- Exercise instructions:
1. Extract the passage of the market report starting with "The news certainly" and going on through "continued to bite.", word for word.
2. Please copy, without any change, the lines in the rows starting with the line with "common name: American dog tick" and going on through the line with "common name: Barn swallow", and nothing else.

- Source document:
-----
Miners fell after a series of poor manufacturing data from major economies suggested demand for natural resources was starting to wane.

Anglo American shares dropped 1.9% to 2,887, Antofagasta fell 2.1% to 1,137.5p, Endeavor declined 0.8% to 1,794.5p, Glencore slid 0.9% to 501.1p and Rio Tinto decreased 1.6% to 4,960.7p.

UK manufacturing reached a 27-month low at 46 in August against 52.1 in July, denting hopes across the mining sector.

The news certainly added pressure to the sector amid wider fears of an international production slowdown as the cost of living crisis and falling consumer demand continued to bite.

Whitbread

Whitbread shares dipped 0.6% to 2,519p following its surprising move to invest £200 million into a new hotel development in Central London.

The bold commitment marks an unexpectedly risky decision in light of the current macro-economic uncertainty.

“Whereas many companies will be battening down the hatches for fear that a recession will hurt their business, Whitbread has done the opposite by committing £200 million to a new hotel development in central London,” said Mould.

“Its purchase of 5 Strand will provide the opportunity to build accommodation in prime tourist territory, using its ‘hub by Premier Inn’ concept which features compact rooms.”

“Interestingly, the building was sold four years ago to an Indian property developer with the intention of creating a luxury 200-bedroom hotel. Now it’s going to be Whitbread’s latest project in squishing in as many rooms in as possible.”
-----
- Data rows:
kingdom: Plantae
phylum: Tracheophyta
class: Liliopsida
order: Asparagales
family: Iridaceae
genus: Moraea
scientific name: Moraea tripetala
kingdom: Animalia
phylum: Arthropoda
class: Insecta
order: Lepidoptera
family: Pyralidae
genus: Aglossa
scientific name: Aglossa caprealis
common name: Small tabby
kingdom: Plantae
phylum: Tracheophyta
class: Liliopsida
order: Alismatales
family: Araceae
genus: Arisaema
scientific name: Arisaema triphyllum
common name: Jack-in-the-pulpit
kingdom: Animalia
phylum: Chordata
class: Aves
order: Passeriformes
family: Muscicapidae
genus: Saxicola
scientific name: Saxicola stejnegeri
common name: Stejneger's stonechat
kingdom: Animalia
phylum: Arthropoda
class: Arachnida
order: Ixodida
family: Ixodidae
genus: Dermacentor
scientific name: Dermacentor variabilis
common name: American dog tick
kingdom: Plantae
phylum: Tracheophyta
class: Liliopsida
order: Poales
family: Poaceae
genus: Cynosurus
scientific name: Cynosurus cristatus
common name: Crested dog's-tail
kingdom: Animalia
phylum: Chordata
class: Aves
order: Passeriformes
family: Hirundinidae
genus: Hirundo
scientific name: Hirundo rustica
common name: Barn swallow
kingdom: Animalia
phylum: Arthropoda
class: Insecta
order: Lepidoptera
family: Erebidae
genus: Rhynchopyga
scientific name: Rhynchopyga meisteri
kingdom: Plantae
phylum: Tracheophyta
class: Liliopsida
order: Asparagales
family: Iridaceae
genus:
-----
- Solution set:
1.
The news certainly added pressure to the sector amid wider fears of an international production slowdown as the cost of living crisis and falling consumer demand continued to bite.

2.
common name: American dog tick
kingdom: Plantae
phylum: Tracheophyta
class: Liliopsida
order: Poales
family: Poaceae
genus: Cynosurus
scientific name: Cynosurus cristatus
common name: Crested dog's-tail
kingdom: Animalia
phylum: Chordata
class: Aves
order: Passeriformes
family: Hirundinidae
genus: Hirundo
scientific name: Hirundo rustica
common name: Barn swallow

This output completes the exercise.